Each user experiences their own unique feelings when using steroids and coming off the drug. When someone chooses to stop using they can experience a variety of withdrawal symptoms linked to addiction. Symptoms can include mood swings, fatigue, restlessness, loss of appetite, insomnia, reduced sex drive, the desire to take more steroids, and depression. Evidence for steroid addiction is certainly not as strong as it is for other drugs like cocaine or heroin. Though it is clear that people develop a tolerance and dependence on them and willingly experience negative consequences when using steroids - both of which are signs for drug dependence.
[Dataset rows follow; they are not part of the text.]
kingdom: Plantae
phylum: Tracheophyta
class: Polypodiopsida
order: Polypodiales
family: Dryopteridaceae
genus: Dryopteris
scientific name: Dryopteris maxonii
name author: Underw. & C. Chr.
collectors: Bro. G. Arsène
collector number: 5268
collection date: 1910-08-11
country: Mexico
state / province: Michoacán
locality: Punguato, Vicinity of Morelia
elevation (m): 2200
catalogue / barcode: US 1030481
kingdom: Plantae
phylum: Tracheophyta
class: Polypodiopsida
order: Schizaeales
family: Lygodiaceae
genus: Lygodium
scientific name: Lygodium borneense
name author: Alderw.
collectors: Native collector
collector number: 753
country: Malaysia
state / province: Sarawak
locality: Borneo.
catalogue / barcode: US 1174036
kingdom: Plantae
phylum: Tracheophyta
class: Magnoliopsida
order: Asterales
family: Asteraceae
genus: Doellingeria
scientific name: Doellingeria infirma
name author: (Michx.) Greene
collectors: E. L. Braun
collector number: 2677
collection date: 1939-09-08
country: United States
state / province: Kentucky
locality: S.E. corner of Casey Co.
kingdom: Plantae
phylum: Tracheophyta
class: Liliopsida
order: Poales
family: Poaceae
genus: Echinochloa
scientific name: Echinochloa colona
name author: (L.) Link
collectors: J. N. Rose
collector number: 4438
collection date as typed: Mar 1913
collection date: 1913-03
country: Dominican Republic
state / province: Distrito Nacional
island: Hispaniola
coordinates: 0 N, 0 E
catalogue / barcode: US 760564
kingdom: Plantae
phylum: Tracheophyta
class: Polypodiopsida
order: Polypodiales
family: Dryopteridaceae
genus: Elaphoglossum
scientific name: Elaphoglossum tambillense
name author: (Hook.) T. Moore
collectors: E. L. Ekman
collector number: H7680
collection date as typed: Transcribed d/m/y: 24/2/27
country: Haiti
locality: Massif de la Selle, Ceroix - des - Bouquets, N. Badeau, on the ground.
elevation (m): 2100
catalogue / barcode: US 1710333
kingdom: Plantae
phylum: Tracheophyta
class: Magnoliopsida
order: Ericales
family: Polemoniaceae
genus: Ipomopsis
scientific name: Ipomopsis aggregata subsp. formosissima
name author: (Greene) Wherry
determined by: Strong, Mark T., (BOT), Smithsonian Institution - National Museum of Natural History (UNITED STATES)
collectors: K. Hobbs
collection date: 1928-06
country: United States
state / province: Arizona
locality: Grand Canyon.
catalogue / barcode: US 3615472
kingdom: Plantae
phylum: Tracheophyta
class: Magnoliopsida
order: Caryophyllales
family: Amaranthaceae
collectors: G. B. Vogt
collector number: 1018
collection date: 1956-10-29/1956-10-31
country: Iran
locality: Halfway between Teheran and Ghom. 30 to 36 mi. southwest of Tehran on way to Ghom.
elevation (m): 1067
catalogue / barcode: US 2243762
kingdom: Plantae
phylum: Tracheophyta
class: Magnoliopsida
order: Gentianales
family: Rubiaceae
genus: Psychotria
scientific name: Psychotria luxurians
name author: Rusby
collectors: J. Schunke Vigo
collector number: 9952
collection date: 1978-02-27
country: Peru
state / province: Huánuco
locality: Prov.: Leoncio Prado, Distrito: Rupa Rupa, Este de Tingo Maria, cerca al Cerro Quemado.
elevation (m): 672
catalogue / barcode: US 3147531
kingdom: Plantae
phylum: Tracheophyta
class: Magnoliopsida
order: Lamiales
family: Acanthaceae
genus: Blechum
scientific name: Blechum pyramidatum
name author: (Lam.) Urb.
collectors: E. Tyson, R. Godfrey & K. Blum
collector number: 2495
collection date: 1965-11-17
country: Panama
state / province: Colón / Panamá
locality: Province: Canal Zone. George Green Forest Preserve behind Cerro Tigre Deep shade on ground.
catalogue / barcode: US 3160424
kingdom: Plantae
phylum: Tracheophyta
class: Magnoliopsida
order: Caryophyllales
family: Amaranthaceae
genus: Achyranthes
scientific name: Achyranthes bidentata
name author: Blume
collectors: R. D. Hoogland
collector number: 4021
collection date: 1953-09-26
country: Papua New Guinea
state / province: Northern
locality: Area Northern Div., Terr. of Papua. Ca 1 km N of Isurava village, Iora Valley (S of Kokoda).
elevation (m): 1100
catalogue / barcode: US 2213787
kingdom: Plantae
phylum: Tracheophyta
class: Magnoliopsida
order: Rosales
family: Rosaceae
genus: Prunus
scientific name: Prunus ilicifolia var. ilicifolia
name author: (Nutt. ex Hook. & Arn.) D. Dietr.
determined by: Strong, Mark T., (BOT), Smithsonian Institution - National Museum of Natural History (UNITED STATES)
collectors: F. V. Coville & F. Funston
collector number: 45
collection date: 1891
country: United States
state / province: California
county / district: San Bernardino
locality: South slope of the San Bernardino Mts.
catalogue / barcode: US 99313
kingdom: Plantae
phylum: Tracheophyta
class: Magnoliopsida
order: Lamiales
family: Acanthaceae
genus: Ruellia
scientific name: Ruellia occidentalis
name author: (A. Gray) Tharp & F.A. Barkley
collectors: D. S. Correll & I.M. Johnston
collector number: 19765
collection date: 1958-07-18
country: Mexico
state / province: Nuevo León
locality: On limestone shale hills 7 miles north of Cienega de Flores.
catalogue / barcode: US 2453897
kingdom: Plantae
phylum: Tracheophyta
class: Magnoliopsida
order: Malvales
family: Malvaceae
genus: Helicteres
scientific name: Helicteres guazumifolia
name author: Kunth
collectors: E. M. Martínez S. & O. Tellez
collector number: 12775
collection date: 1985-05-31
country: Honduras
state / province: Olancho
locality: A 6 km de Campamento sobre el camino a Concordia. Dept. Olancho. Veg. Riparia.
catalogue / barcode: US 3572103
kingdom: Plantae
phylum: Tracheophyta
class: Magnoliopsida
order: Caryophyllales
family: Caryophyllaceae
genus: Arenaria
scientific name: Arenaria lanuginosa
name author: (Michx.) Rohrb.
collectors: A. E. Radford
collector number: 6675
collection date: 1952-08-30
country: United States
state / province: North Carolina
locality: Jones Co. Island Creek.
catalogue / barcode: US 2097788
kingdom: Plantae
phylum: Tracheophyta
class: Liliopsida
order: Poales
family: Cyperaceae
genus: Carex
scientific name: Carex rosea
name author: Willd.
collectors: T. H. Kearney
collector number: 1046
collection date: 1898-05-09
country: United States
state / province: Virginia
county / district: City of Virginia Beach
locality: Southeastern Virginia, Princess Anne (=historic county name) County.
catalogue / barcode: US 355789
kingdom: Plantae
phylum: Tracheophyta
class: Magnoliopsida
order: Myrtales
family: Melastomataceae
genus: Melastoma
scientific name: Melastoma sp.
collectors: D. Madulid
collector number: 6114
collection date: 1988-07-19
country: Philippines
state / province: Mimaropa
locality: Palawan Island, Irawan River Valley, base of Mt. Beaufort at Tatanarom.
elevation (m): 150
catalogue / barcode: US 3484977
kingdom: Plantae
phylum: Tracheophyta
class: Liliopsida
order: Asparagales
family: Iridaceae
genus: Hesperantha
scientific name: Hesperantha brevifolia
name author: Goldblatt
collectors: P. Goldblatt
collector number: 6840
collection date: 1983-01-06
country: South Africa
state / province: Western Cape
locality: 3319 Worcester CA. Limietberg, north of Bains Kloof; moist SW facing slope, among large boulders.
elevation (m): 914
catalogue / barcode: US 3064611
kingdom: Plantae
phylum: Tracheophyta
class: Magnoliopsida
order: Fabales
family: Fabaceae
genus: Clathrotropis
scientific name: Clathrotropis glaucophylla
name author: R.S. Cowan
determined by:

Effects of steroid withdrawal are known to emulate and kick start many other medical complications as well. Weakness, loss of appetite, fatigue, nausea, weight loss, vomiting, diarrhea (further resulting in liquid and electrolyte complications), as well as abdominal pain are some of the most common effects that steroid withdrawal is often associated with. Constant decrease in blood pressure which simultaneously causes a person to faint or causes fits and dizziness are other complications the steroid use can cause.

Blood sugar levels are known to have dropped in many people who consume steroids. In women, menstrual changes have been reported widely. Muscle and joint pains, fever, changes in mentality, as well as elevation in calcium levels have been reported in some cases. Gastrointestinal contractions decrease dramatically which may ultimately lead to the swelling of the intestine .

Equipoise is not an ideal steroid for the drug tested athlete however. This drug has the tendency to produce detectable metabolites in the urine months after use, a worry most commonly associated with Deca-Durabolin. This is of course due to the high oil solubility of long chain esterified injectable steroids, a property which enables the drug to remain deposited in fatty tissues for extended periods of time. While this will reliably slow the release of steroid into the blood stream, it also allows small residual amounts to remain present in the body far after the initial injection. The release of stubborn stores of hormone would no doubt also be enhanced around contest time, a period when the athlete drastically attempts to mobilize unwanted body fat. If enough were used in the off-season, the athlete may actually fail a drug screen for boldenone although many months may have past since the drug was last injected.

Equipoise side effects blood pressure

equipoise side effects blood pressure

Equipoise is not an ideal steroid for the drug tested athlete however. This drug has the tendency to produce detectable metabolites in the urine months after use, a worry most commonly associated with Deca-Durabolin. This is of course due to the high oil solubility of long chain esterified injectable steroids, a property which enables the drug to remain deposited in fatty tissues for extended periods of time. While this will reliably slow the release of steroid into the blood stream, it also allows small residual amounts to remain present in the body far after the initial injection. The release of stubborn stores of hormone would no doubt also be enhanced around contest time, a period when the athlete drastically attempts to mobilize unwanted body fat. If enough were used in the off-season, the athlete may actually fail a drug screen for boldenone although many months may have past since the drug was last injected.